Le premier événement de cette programmation est le spectacle de Dear Ribane au TU-Théâtre de l’Usine les 5, 6 et 7 février. Ce trio familial composé de Manthe Ribane et sa fratrie se situe à la croisée de toutes les disciplines artistiques possibles : danse, musique, photographie, mode, performance, arts visuels… Le second projet est celui du collectif SHAP SHAP, qui invite l’association Afrodyssée à investir le Grand Central – le QG du festival, logé dans les anciens locaux de la compagnie des chemins de fers suisse – pour le transformer en marché africain le temps d’une soirée mettant en avant les productions de designers de mode et d’artisanat africains. Cette soirée (le 7 de 18h30 à 03h00) accueillera également une table ronde questionnant le rôle de l’art dans la lutte contre les inégalités et la discrimination, puis sera rythmée par le concert de Pongo, sacrée "reine du kuduro" par Nova, et par le set de DJ Secousse.
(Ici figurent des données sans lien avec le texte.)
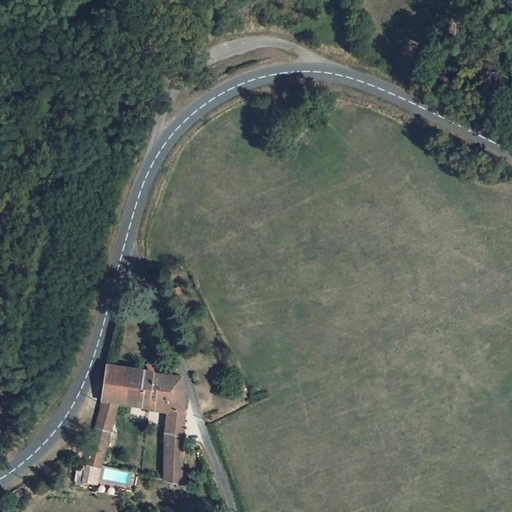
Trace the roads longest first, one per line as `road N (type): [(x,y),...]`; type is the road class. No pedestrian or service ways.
road 1 (tertiary): [(126,243),(140,190),(175,130),(225,90),(253,79),(283,72),(348,76),(511,151)]
road 2 (unclassified): [(126,243),(194,409),(225,511)]
road 3 (tertiary): [(0,479),(37,450),(85,381),(126,243)]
Autre temps fort de cette édition, la soirée South Africa x Geneva Love, le jeudi 14 février au Grand Central, soit la rencontre d’artistes engagés qui œuvrent activement pour rendre visibles les problématiques que rencontrent les minorités. La tête d’affiche de cette soirée, Moonchild Sanelly, est une artiste emblématique de la scène gqom (genre musical né à Durban en Afrique du Sud, proche du kwaito) qui touche autant par son énergie que par les sujets qu’elle aborde dans ses chansons, notamment l’épreuve que représente la tentative d’exister en tant que femme dans le milieu musical sud-africain. À ses côtés, DJ Mighty assurera un show porteur d'un message tout aussi important.

Cette jeune artiste, Maïté Chénière à l'état civil, a trouvé dans l’organisation de soirées et la pratique de la musique électronique un moyen de créer un "safe space" pour le public queer racisé. « Je considère ma recherche artistique comme étant engagée politiquement dans le sens ou je réclame un espace d'expression pour des personnes discriminées par le système cis-hétéro-normatif blanc. », précise-t-elle. Elle envisage le milieu du clubbing comme un vecteur de modification des mentalités et des comportements. Son futur ? « Des clubs "safe" dans lesquels la notion de sécurité induit l'exclusion de comportements sexistes, racistes, validistes, agistes, homophobes, transphobes, classistes… » Un environnement tout trouvé pour les performers qui l'accompagneront, à savoir l’artiste pop Angel-Ho et le rappeur trap et activiste queer Gyre, auteur de l’album Queernomics sorti l’an dernier.